The Times has two interesting editorials yesterday and today ("What Is to be Done?" and "We, The State") which highlight not only a possible divergence on the editorial board but express an embryonic divide between the conservative "Right" and the social democratic "Left" of the Anglophone classes. The first editorial excoriates the state for not doing its job viz. "governance," especially on terrorism, while the second bemoans the tendency to blame the state for everything, as if the state were anything other than a reflection of the society from which it springs. If the first editorial chides the state to "Be better!" so that the rest of the nation can get on with the business of becoming a superpower, the second calls on all of us to "Be better citizens!", to renew the "social contract" that distinguishes a democratic republic from a colony by practising everyday democracy. The latter is the more fruitful message by far, but it does not go far enough in either diagnosis or solution.
Our problems will not be solved by skirting around formal electoral politics, but to get us to "play our part" fully we need an education system that produces more than technical excellence. To put it in corporate vernacular, citizenship is a soft skill. If our education system is to produce the soft skill of citizenship, it needs to be well-rounded. Strengthen the humanities and the social sciences, and universities will produce well-rounded individuals with the civic and humanistic sensibilities required of a productive polity. Some of these individuals will then value formal politics enough to enter the electoral game and shake it up, creating the meaningful diversity in the polity that is required to produce a robust social contract and strong democratic institutions. Fix the universities by, inter alia, rounding out the curriculum, and you'll fix the nation.
The position of the "Right" predictably crows on about "governance" as if there were a menu of institutions that, if only our wretched politicians had the "political will" to implement, we'd become the mighty nation we ought to be. While admittedly a caricature, this description does indicate an ironic commonality that this position has with the Nehruvian socialists it loves to hate: both have a Plan, all that is missing is (another favourite catch-all term) execution. What the nation needs, therefore, is a CEO. This of course implies share-holder democracy, an institution whose naturalization of inequality is what makes this position conservative and dangerous.
Against this, the "Left" seeks to redefine the State not as something "out there" but as part of a robust quid pro quo that Society has with itself. It implicitly understands that, at the level of society, one cannot simply lay out a menu and execute it without executing democracy itself. While the "Right" would have no qualms about getting rid of democracy (as Sunil Sethi yelped after the Olympic opening ceremony, if democracy can't do the business, what good is it?), the "Left" rejects this on grounds of both principal and pragmatism. It understands that the social contract is not a thing but a process, the very process by which we get strong institutions. It is because this contract is broken, because "we" sit back and loath the state for its lack of will, because "we" have utopian dreams of benevolent authoritarians like good CEOs, that we all are in the present condition. "We" have failed to get our hands dirty with the process of practising democracy, and we all are paying the price.

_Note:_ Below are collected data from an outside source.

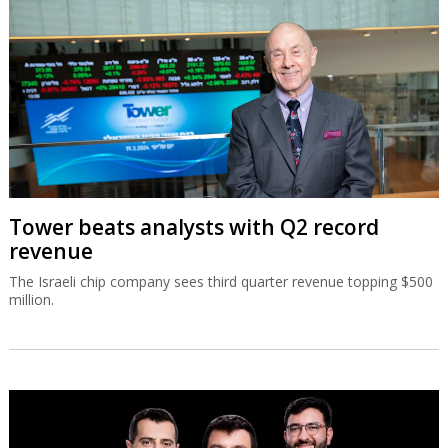
Tower beats analysts with Q2 record
revenue
The Israeli chip company sees third quarter revenue topping $500
million.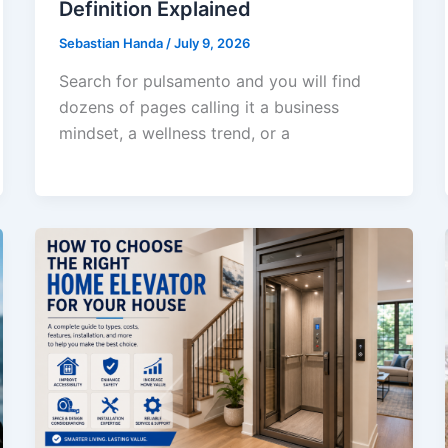
Definition Explained
Sebastian Handa
/
July 9, 2026
Search for pulsamento and you will find
dozens of pages calling it a business
mindset, a wellness trend, or a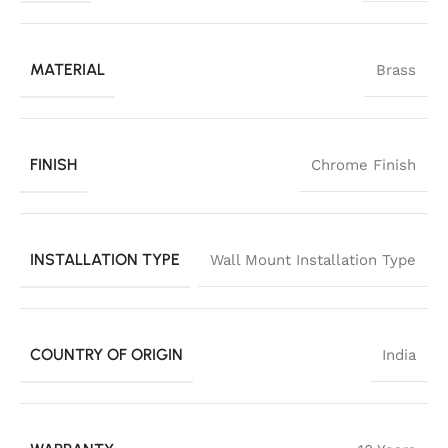
MATERIAL
Brass
FINISH
Chrome Finish
INSTALLATION TYPE
Wall Mount Installation Type
COUNTRY OF ORIGIN
India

Yet in pushing us in this direction, the "Left" concentrates on the practise in between elections, claiming that we pay too much attention to elections themselves. While it is undoubtedly true that a strong social contract must reach into the rootlets of everyday life for enrichment, and true that this level of democratic practise has been disastrously ignored, do we not compound our folly if we over-concentrate on the root rather than the trunk?
Elections are ritualized because it is the same set of people running the show, leading to a monopoly which the "Right" correctly sees as leading to criminal inefficiency. Yet the solution is neither centralized corporatization of the state nor simply a ramping up of civic sensibility. It is to enter the messy domain of electoral politics and enrich the process of democracy with a greater diversity of actors.
To examine this lack of diversity in our central political process, we have to disaggregate a little. Who is the "we" who prefer to concentrate on "pursu[ing] our individual fortunes and tend to our private corner of this land"? Clearly this cannot refer to the many thousands who are politically mobilized and participate in elections. The reference is plainly to a set of classes who have been locked out of the political process for too long.
The middle classes, people whose main asset is their human capital, are effectively disenfranchised in our polity. Politics is not a noble pursuit for these individuals. To merely engage in it in any form is to be tainted. Thus the highest expression of civic duty, representing your peers in the collective sovereign body, has been abandoned and indeed demonized by this broad section of society. What results is a debilitating political monoculture.
Now, I would not for a second blame people for demonizing the present political class; it has atrophied our public institutions to a truly criminal degree. But have "we" not left them to it? What prevents a broader section of the middle classes from seeking out politics as a viable and noble profession, I would submit, is not only the abysmal state of play in formal politics but a real problem with the supply side: our citizen factories, the universities, are broken. Without valuing politics as a civic pursuit, we are condemned to outsource it to gross opportunists. Without strong humanities and social sciences, we are equally condemned to a back-office economy. Fixing the universities by rounding them out will create the human capital required for both a strong economy and a vibrant polity.